Our boat chugs on. Abdul sits a bit closer to me now. He reaches out and touches the mask. He asks to try it on. I hand it to him and watch as he slips it onto his head and sneaks up on the other crewmen, giving them a start. Then he stands at the bow to scan the horizon through the mask’s foggy perspective.
We arrive at Fua Mulaku by early afternoon, and as we wait for dinghies to haul us ashore, I separate Abdul from the mask and go for another swim. Again, he gives me the third degree. There is only one thing to do. I hand him the mask and tell him to put it on. We step to the transom. I tie the stern line around his waist. His eyes go wide behind the mask, but he doesn’t object. It is a three-foot drop to the water, so I hold Abdul by his ankles, lowering him until his face brushes the glassy surface. He lurches back — equal parts fear and fascination. He sticks his face in the water again, then whips around to look at me, an enormous grin on his face. I hop into the water and coax him aboard my back. By the time the dinghies arrive, he is directing me which way to go as he peeks at the sights below.
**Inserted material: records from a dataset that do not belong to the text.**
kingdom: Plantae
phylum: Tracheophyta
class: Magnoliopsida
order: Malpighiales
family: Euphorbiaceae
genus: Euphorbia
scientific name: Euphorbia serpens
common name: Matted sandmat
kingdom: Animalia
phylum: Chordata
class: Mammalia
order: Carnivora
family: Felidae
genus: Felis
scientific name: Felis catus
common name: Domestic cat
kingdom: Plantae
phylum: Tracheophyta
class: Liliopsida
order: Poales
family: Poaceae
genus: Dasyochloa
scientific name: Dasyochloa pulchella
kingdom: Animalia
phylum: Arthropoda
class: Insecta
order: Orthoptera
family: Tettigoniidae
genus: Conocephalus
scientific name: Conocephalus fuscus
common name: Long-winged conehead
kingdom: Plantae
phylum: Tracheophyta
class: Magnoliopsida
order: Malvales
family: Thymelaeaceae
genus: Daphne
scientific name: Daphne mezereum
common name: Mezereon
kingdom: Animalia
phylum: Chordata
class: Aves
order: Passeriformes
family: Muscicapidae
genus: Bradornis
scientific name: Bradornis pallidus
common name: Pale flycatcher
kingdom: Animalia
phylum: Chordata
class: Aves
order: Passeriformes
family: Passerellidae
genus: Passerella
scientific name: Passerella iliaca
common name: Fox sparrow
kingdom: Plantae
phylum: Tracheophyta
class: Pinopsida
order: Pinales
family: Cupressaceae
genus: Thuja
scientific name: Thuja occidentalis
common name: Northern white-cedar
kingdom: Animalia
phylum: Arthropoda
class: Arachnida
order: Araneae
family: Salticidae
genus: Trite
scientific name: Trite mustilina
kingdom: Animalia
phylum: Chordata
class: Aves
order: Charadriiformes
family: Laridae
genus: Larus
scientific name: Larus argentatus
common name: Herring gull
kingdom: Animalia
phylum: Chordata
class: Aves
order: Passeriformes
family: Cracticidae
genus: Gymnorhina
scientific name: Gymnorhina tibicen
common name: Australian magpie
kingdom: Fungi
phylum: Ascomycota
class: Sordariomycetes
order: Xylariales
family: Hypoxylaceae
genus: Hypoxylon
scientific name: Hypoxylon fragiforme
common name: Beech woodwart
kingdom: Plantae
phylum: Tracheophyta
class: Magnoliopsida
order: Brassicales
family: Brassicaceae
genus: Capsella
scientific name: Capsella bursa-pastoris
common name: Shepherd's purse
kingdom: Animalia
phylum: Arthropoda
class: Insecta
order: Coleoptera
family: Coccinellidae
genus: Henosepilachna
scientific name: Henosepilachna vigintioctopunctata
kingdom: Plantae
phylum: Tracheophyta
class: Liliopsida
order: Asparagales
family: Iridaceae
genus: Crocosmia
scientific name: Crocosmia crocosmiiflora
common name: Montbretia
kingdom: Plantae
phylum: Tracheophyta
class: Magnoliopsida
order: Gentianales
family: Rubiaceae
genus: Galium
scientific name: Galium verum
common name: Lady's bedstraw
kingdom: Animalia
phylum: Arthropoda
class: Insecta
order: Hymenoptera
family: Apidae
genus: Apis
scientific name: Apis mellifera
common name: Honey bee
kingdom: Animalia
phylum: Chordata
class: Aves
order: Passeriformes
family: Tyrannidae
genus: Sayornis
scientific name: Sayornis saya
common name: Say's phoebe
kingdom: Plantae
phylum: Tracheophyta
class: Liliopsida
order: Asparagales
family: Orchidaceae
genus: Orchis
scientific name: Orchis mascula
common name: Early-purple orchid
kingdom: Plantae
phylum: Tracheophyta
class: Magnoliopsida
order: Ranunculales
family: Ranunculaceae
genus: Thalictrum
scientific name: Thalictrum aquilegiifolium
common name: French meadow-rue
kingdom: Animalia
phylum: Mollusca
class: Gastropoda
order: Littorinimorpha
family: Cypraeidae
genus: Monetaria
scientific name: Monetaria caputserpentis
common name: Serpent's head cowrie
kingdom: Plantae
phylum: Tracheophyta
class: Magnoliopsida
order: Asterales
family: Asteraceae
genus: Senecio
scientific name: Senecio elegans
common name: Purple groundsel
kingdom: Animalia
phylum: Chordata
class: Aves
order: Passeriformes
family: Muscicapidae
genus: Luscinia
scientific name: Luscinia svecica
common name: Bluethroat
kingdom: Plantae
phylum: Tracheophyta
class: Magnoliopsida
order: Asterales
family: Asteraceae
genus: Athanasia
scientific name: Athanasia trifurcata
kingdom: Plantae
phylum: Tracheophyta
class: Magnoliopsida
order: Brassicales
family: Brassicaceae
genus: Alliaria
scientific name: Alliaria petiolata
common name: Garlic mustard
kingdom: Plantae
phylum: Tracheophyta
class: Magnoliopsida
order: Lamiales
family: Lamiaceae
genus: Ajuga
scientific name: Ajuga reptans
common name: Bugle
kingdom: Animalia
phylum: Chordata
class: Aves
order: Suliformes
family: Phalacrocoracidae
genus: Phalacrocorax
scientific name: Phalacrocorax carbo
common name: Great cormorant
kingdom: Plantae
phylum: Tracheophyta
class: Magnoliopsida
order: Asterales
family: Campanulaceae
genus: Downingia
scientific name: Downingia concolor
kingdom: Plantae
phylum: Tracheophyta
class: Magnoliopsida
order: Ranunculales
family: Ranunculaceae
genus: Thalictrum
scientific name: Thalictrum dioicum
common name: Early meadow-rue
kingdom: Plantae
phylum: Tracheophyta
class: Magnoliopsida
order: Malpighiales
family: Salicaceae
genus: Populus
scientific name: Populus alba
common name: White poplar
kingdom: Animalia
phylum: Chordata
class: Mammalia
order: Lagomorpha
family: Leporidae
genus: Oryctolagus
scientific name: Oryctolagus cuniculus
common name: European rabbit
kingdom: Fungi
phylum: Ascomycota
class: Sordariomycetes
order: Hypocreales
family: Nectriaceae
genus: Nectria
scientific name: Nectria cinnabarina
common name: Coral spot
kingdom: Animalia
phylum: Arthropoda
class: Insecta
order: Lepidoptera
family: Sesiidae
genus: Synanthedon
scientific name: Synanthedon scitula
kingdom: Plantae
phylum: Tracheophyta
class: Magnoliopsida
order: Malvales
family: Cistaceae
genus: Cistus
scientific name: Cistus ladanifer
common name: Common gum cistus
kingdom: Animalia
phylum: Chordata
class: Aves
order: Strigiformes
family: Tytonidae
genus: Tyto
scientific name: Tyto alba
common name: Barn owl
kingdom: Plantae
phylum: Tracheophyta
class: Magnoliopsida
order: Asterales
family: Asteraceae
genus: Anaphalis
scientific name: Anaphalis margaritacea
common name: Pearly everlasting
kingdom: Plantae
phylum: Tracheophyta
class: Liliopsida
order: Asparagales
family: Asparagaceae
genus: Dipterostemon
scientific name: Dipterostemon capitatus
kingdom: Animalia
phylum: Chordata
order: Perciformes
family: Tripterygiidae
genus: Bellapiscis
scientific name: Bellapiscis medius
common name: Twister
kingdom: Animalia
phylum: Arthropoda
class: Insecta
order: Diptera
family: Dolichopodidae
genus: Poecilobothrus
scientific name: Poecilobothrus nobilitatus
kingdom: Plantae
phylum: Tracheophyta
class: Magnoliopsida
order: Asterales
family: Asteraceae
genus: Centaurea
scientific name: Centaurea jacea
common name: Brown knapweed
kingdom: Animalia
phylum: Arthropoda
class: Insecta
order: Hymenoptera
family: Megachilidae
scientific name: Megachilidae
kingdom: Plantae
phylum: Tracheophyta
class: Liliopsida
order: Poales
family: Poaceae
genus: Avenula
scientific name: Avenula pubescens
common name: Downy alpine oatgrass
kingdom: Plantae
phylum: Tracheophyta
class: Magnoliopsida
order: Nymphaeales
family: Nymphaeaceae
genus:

On shore, Abdul asks if he can borrow the mask overnight to show his family. I tell him yes, knowing the mask might serve a greater use on Fua Mulaku than it will going home with me. The next day, I formally present it to Abdul for keeps. He gives me the coconut husk he has whittled into a miniature dhoni.
As Abdul walks away from me, Mohammed and the other crewmen yell after him, laughing up a storm.
“We make a joke,” Mohammed tells me. “His mother will be very surprised.” “By the mask?” I ask him. “No,” Mohammed replies. “To learn she gave birth to a fish with hair.”